No, you are the one seriously suggesting everything.
Well, if you're suggesting the earth is flat, everything that follows that is coming from you.
Further, you have no scale presented on which to base your distances, supposed RE or FE, on which to make any serious suggestions. You just spout off numbers like you have a clue, when in fact, you do not. Highly irresponsible of you.
An absurd accusation. The radius of the earth is based on the consensus model. 60nm per degree of latitude is based on the known size of actual countries. The UK, as I said before in a previous post that you are completely ignoring or just didn't understand, spans roughly 9 degrees of latitude - 540nm, which tallies well with road journeys and generally agreed distances in the UK. Are you challenging these, or do you accept that this is indeed the size of the UK?
Following on from that, the UK you have on the monopole FE map spans the same rough latitude range, so scaling up from that gives the numbers I've used.
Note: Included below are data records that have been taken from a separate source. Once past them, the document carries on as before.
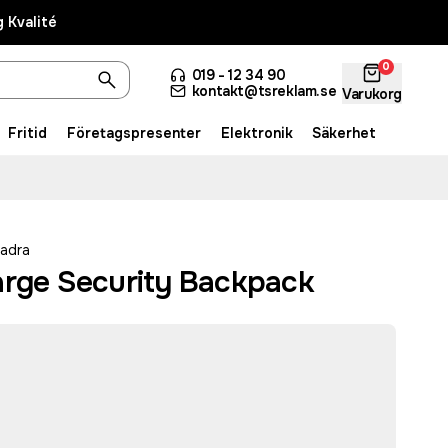
 Kvalité
0
019 - 12 34 90
kontakt@tsreklam.se
Varukorg
Fritid
Företagspresenter
Elektronik
Säkerhet
adra
arge Security Backpack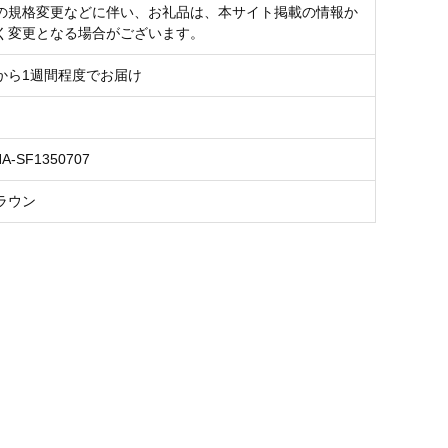
の規格変更などに伴い、お礼品は、本サイト掲載の情報か
く変更となる場合がございます。
から1週間程度でお届け
NA-SF1350707
ラウン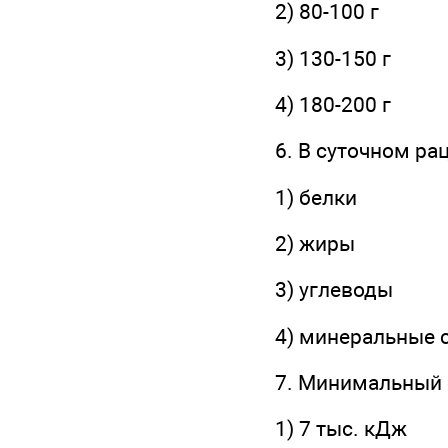
2) 80-100 г
3) 130-150 г
4) 180-200 г
6. В суточном р
1) белки
2) жиры
3) углеводы
4) минеральные 
7. Минимальный 
1) 7 тыс. кДж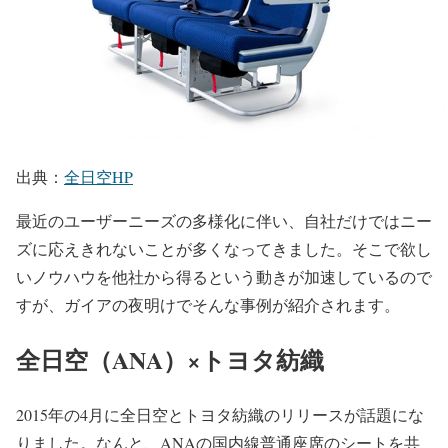
出典：
全日空HP
最近のユーザーニーズの多様化に伴い、自社だけではニー
ズに応えきれないことが多くなってきました。そこで欲し
いノウハウを他社から得るという動きが加速しているので
すが、ガイアの夜明けでそんな事例が紹介されます。
全日空（ANA）×トヨタ紡織
2015年の4月に全日空とトヨタ紡織のリリースが話題にな
りました。なんと、ANAの国内線普通座席のシートを共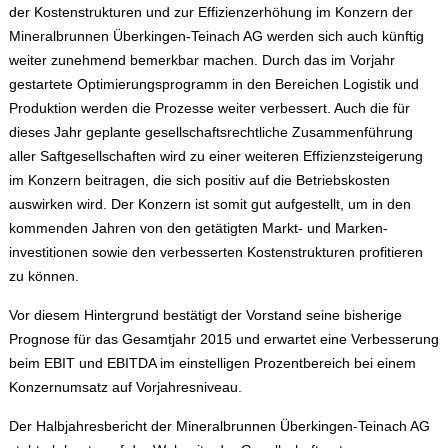
der Kosten­strukturen und zur Effizienzerhöhung im Konzern der
Mineralbrunnen Überkingen-Teinach AG werden sich auch künftig
weiter zunehmend bemerkbar machen. Durch das im Vorjahr
gestartete Optimierungs­programm in den Bereichen Logistik und
Produktion werden die Prozesse weiter verbessert. Auch die für
dieses Jahr geplante gesellschafts­rechtliche Zusammenführung
aller Saftgesellschaften wird zu einer weiteren Effizienzsteigerung
im Konzern beitragen, die sich positiv auf die Betriebskosten
auswirken wird. Der Konzern ist somit gut aufgestellt, um in den
kommenden Jahren von den getätigten Markt- und Marken­
investitionen sowie den verbesserten Kostenstrukturen profitieren
zu können.
Vor diesem Hintergrund bestätigt der Vorstand seine bisherige
Prognose für das Gesamtjahr 2015 und erwartet eine Verbesserung
beim EBIT und EBITDA im einstelligen Prozentbereich bei einem
Konzernumsatz auf Vorjahresniveau.
Der Halbjahresbericht der Mineralbrunnen Überkingen-Teinach AG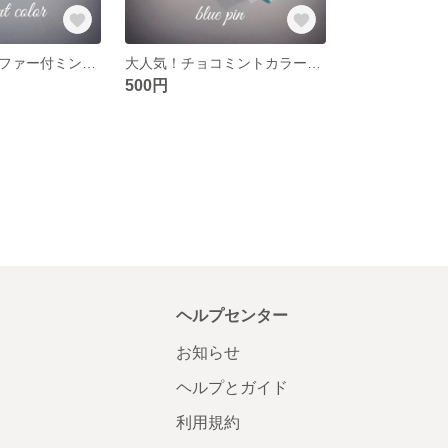
再販！フワフワファー付ミントチャーム
大人気！チョコミントカラーリボンピン2
500円
ヘルプセンター
お知らせ
ヘルプとガイド
利用規約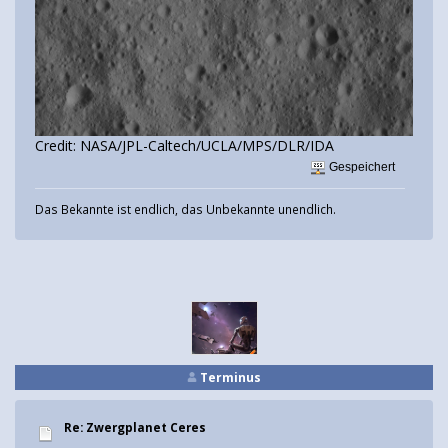
Credit: NASA/JPL-Caltech/UCLA/MPS/DLR/IDA
Gespeichert
Das Bekannte ist endlich, das Unbekannte unendlich.
Terminus
Re: Zwergplanet Ceres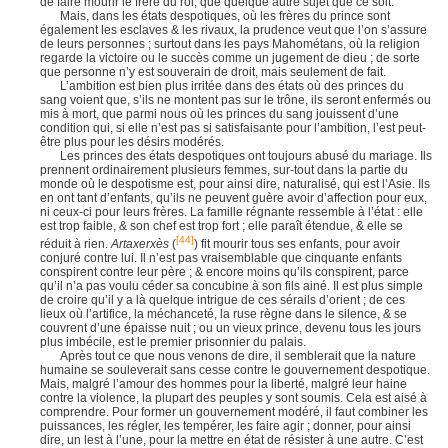
de faire mourir le frère du roi, que quelque autre sujet que ce soit.
Mais, dans les états despotiques, où les frères du prince sont
également les esclaves & les rivaux, la prudence veut que l’on s’assure
de leurs personnes ; surtout dans les pays Mahométans, où la religion
regarde la victoire ou le succès comme un jugement de dieu ; de sorte
que personne n’y est souverain de droit, mais seulement de fait.
L’ambition est bien plus irritée dans des états où des princes du
sang voient que, s’ils ne montent pas sur le trône, ils seront enfermés ou
mis à mort, que parmi nous où les princes du sang jouissent d’une
condition qui, si elle n’est pas si satisfaisante pour l’ambition, l’est peut-
être plus pour les désirs modérés.
Les princes des états despotiques ont toujours abusé du mariage. Ils
prennent ordinairement plusieurs femmes, sur-tout dans la partie du
monde où le despotisme est, pour ainsi dire, naturalisé, qui est l’Asie. Ils
en ont tant d’enfants, qu’ils ne peuvent guère avoir d’affection pour eux,
ni ceux-ci pour leurs frères. La famille régnante ressemble à l’état : elle
est trop faible, & son chef est trop fort ; elle paraît étendue, & elle se
[44]
réduit à rien.
Artaxerxès
(
) fit mourir tous ses enfants, pour avoir
conjuré contre lui. Il n’est pas vraisemblable que cinquante enfants
conspirent contre leur père ; & encore moins qu’ils conspirent, parce
qu’il n’a pas voulu céder sa concubine à son fils ainé. Il est plus simple
de croire qu’il y a là quelque intrigue de ces sérails d’orient ; de ces
lieux où l’artifice, la méchanceté, la ruse règne dans le silence, & se
couvrent d’une épaisse nuit ; ou un vieux prince, devenu tous les jours
plus imbécile, est le premier prisonnier du palais.
Après tout ce que nous venons de dire, il semblerait que la nature
humaine se souleverait sans cesse contre le gouvernement despotique.
Mais, malgré l’amour des hommes pour la liberté, malgré leur haine
contre la violence, la plupart des peuples y sont soumis. Cela est aisé à
comprendre. Pour former un gouvernement modéré, il faut combiner les
puissances, les régler, les tempérer, les faire agir ; donner, pour ainsi
dire, un lest à l’une, pour la mettre en état de résister à une autre. C’est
If you're suggesting that the monopole FET map is a different size, then fine - let's hear it, but bear in mind that means you're then challenging well-established distances like the size of the UK etc.
Further, you were not there to verify anything about either of the conflicts related to the Falklands. Neither conflict lasted for much more than a couple of months and there were very few sorties flown by either the Argentines or Chileans. Much bluster about nothing and
How do you know they were only short conflict(s)? Were you there? Or can we agree that, in fact, forming a consensus view based on aggregated reports from an era is in fact ok?
And the Chileans didn't take part in 1982, so no, they didn't fly any missions.
The number of sorties flown by the Argentinians is also not particularly relevant - they flew, and that's all we need. As it happens, they flew a great deal, and lost a lot of aircraft. Although none, as far as I know, due to their maps being wrong by a factor of 2.5 .
I doubt you have ever been there at all, for that matter.
If you're demanding that level of personal verification for everything, then you aren't going to get anywhere, are you? How do you even know the Falklands exists? Do you doubt the existence of every country unless you have personally been there? Or do you place some degree of trust in the consensus view? You can't have it both ways - if you are only permitting personally experienced views, then you can't yourself discuss anything or anywhere that you haven't got personal knowledge of. I'd suggest that's a pretty ridiculous way to go about things, but it's your call.